Despite A&T’s progression thus far, Siler does feel the divesity could still use more improvement, but “it just depends on whether you want to come to A&T or not. People are going to choose where they want to go and where they feel more comfortable at, so I guess it just depends on the people.”

Siler said despite being heavily outnumbered, the minorities on campus seem to be comfortable.

“They just fit right in,” says Siler. “You know, you pass everybody on A&T’s campus – I guess it’s because we’re down South and we’re country, but [minority students are] cordial. If you’re just a mean person, you’re just not going to fit in anywhere you go.”

Perinchief says, “I do feel [minority students] are comfortable because I feel that African-Americans are more accepting of other races than other races are of [African-Americans]. I think that they would feel comfortable here because [African-Americans] make them feel comfortable.”

Evelyn Rodriguez, a non-traditional Hispanic-American A&T student majoring in special education and the president of the Multicultural Student Center, speaks mostly about the Caucasian-American students of A&T, due to her having rarely encountered any other minority race on the campus.
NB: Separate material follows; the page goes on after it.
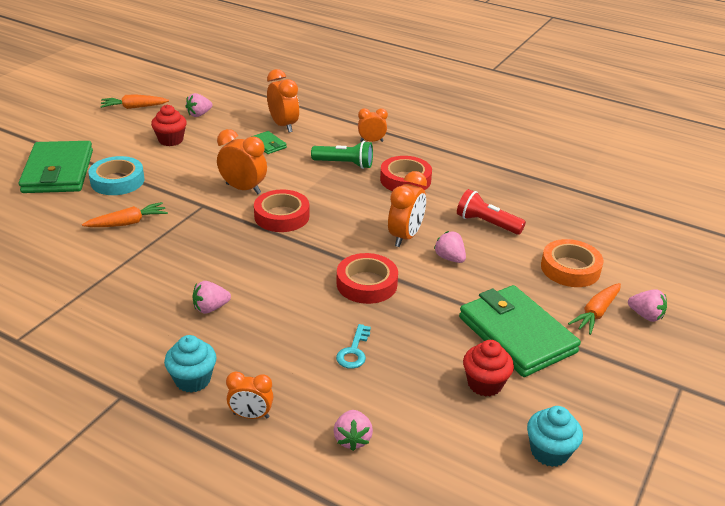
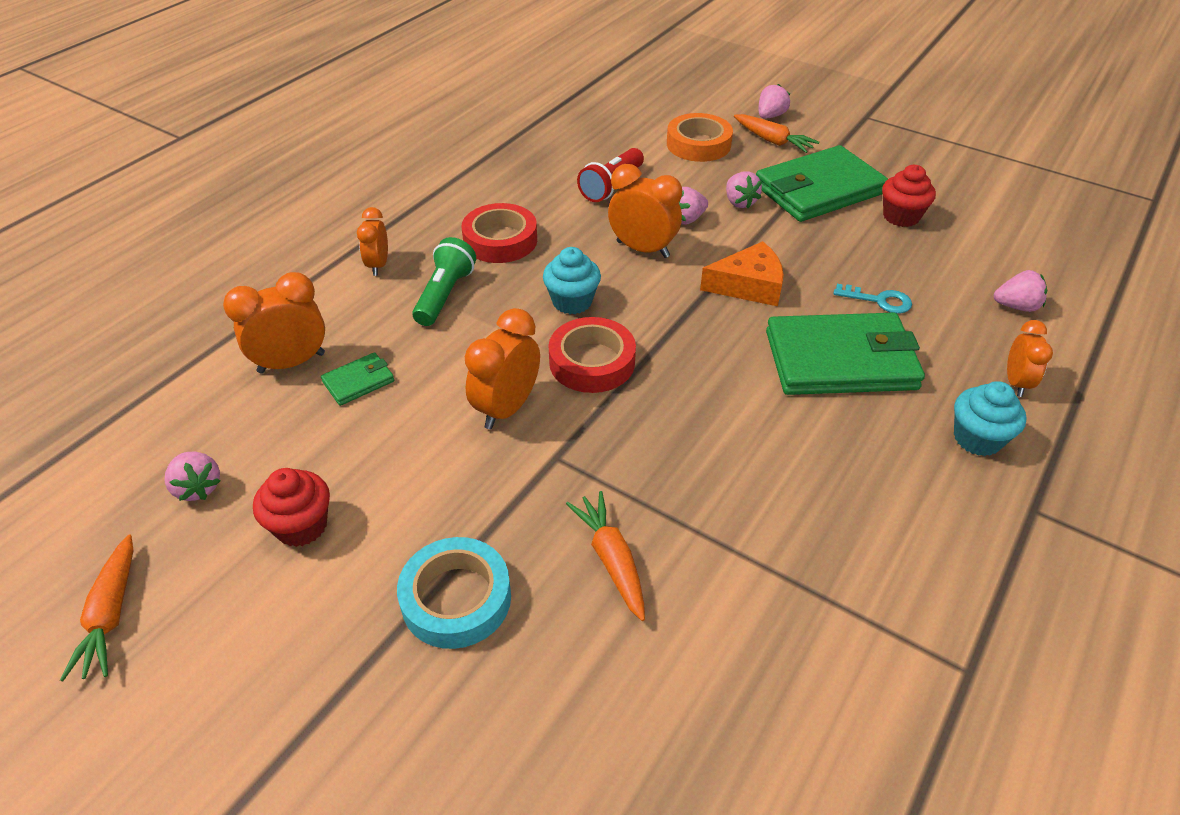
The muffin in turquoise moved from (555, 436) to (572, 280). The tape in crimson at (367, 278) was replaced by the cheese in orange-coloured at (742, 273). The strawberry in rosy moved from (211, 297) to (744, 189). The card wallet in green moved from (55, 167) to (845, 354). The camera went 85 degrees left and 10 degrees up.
“I see a lot more minorities; however, they are in clusters. They’re still very clingy. I don’t think they’re at the point to where they feel comfortable enough to make friends. From my experience here, probably since they’re used to being the majority at their schools and now they’re the minority, I don’t think they feel as comfortable,” she said.

Rodriguez says she’s only run into one Hispanic female in her years at A&T, and “she was always by herself – I never saw her with any friends.” She says there was a Native American female she also knew of who “never associated with others, even in her class.”

“Most [Caucasian-American students] come with their friends, and instead of them taking a chance of being accepted, they don’t want to take a chance of being rejected.” She says that “black females look at white females up and down like ‘What are you doing here?’ and ‘What is this white girl doing here?'”

Rodriguez says she has never felt uncomfortable at A&T, but she attributes that to her age.

“I’ve never had a fitting-in problem, but I’m pushing 40. I could be a lot of these students’ parents. I do know that if I were 19 or 20, I would have a problem. No one is going to stick up for me here. But, I’m not focused on black, white, purple , nothing. I’m focused on human being. I look at every opportunity as one to meet a new friend.”

Edwards says, “I’ve never really had any problems here; I just think it’s going in the right direction. One of my past professors Dr. Gibbs said once that ‘We don’t teach you what to think, but how to think,’ and the only way to know how to think is to bounce ideas off of different people and experience diversity.”